### TASK DIRECTIONS:
Collect each line of the records below that contains the string "Probability" and copy every such line in full.

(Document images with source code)
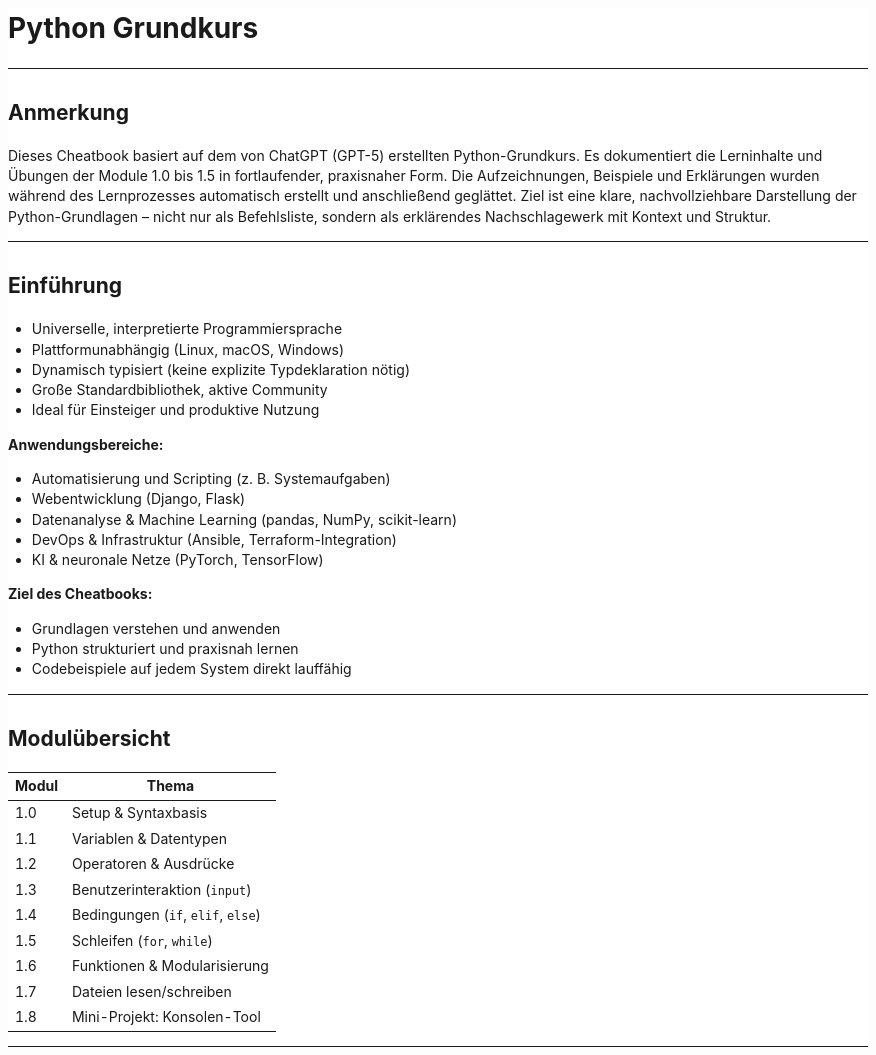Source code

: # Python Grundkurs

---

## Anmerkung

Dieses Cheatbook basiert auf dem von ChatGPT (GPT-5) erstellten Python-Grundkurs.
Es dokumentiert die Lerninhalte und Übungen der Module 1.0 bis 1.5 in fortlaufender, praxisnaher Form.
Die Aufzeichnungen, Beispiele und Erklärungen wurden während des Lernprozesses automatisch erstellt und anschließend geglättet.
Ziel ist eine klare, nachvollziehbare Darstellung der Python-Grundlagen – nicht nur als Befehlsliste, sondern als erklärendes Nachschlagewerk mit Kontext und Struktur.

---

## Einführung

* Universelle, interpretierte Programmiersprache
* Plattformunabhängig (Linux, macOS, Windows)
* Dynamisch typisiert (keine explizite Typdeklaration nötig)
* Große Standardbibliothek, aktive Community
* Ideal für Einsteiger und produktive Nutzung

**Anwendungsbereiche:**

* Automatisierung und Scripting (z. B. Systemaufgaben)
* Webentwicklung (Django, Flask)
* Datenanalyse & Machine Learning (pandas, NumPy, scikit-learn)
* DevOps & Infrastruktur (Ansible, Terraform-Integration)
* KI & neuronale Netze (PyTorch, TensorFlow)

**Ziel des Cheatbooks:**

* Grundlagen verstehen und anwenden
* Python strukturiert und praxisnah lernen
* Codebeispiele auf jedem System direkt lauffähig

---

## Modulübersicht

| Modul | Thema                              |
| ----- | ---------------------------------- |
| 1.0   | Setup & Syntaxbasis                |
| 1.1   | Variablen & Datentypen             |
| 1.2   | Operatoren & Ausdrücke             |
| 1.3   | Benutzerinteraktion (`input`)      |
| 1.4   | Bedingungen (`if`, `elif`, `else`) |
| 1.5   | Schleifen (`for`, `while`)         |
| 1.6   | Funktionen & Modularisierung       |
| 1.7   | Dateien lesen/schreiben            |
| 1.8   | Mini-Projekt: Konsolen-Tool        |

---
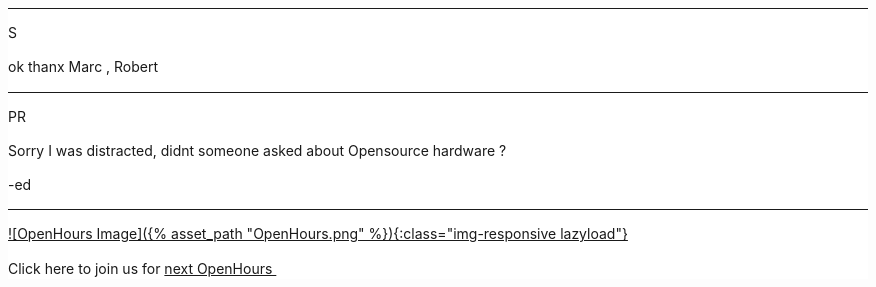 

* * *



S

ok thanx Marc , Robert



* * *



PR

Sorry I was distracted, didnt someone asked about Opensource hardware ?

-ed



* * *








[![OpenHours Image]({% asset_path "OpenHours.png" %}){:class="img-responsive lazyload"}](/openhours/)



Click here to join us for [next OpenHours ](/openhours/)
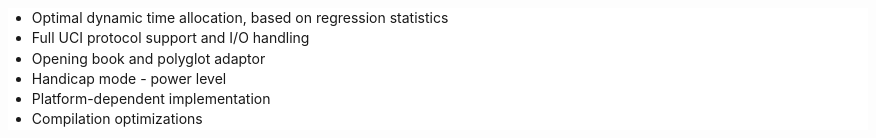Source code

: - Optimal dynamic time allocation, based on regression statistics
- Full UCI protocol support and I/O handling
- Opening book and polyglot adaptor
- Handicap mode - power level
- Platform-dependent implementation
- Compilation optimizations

---

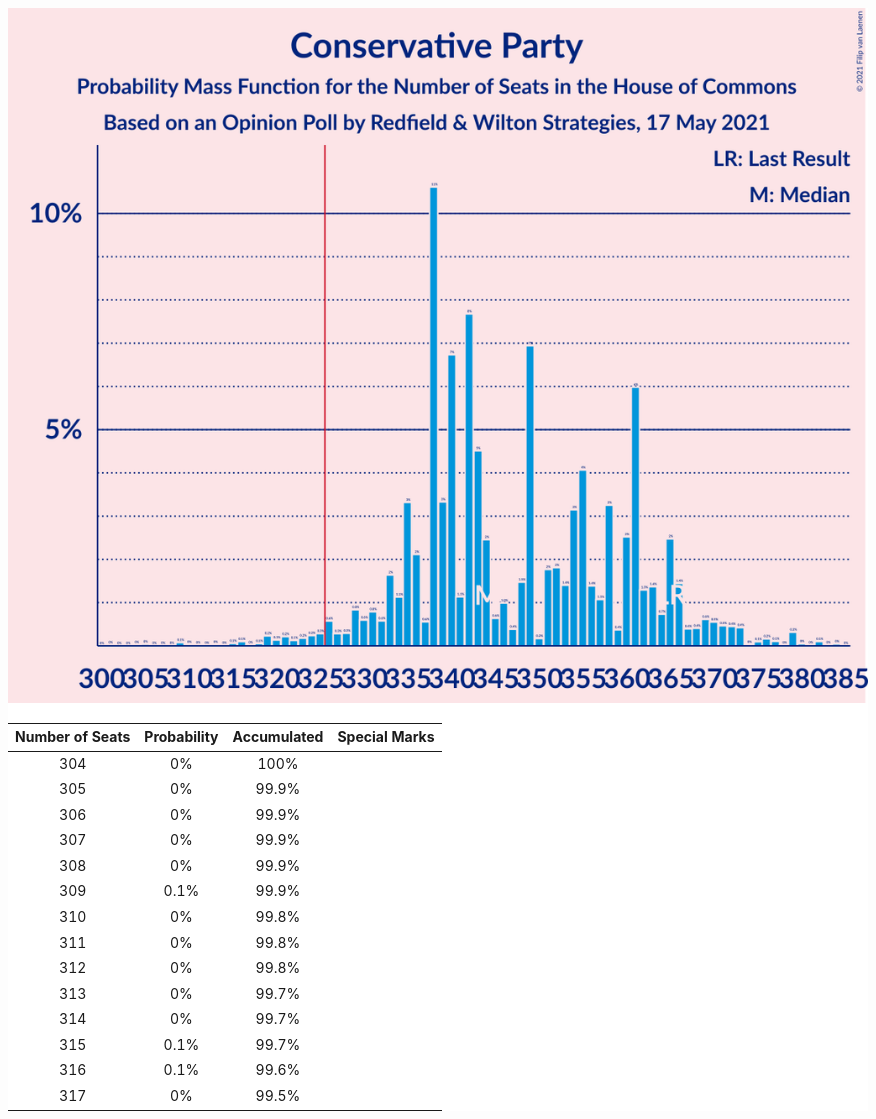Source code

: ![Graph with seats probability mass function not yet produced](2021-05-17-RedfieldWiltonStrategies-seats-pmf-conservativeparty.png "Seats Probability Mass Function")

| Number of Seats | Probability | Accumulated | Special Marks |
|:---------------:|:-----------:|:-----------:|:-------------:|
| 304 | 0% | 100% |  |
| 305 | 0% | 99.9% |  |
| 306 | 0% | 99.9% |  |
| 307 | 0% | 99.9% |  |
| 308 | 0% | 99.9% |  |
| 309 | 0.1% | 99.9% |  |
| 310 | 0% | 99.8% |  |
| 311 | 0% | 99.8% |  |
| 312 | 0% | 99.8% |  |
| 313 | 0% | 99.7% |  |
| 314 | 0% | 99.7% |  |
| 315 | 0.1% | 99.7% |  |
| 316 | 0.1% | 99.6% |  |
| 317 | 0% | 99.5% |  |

### EXPECTED OUTPUT:
: ![Graph with seats probability mass function not yet produced](2021-05-17-RedfieldWiltonStrategies-seats-pmf-conservativeparty.png "Seats Probability Mass Function")
| Number of Seats | Probability | Accumulated | Special Marks |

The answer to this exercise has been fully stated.